After the Redis isolation Maintenance on Prod1, internal monitoring tools showed the pipelines were running slower.

What was the issue?

Harness platform uses a set of services including producers and consumers for the redis streams. The order in which these services were brought up caused some of the streams to not be consumed.

Timeline

Time	Event
9:55AM PT	Noticed intermittent slowness in Pipelines
10:00AM PT	Core services were rolled out again
10:10AM PT	Pipeline performance improved and services were running well

Resolution

Restarting the services in the correct order made the redis producers/consumers available. The pipeline performance also improved and returned to normal latency.

Posted Sep 04, 2024 - 16:13 PDT

Resolved

We can confirm normal operation. Get Ship Done!
We will continue to monitor and ensure stability.

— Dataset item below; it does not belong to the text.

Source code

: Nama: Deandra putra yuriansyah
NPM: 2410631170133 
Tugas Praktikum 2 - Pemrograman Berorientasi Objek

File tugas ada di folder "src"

Posted Jul 20, 2024 - 11:43 PDT

Monitoring

Harness service issues have been addressed and normal operations have been resumed. We are monitoring the service to ensure normal performance continues.

Posted Jul 20, 2024 - 10:10 PDT

Identified

We have identified a potential cause of the service issues and are working hard to address it. Please continue to monitor this page for updates.

Posted Jul 20, 2024 - 09:40 PDT

This incident affected: Prod 1 (Continuous Delivery - Next Generation (CDNG), Security Testing Orchestration (STO)).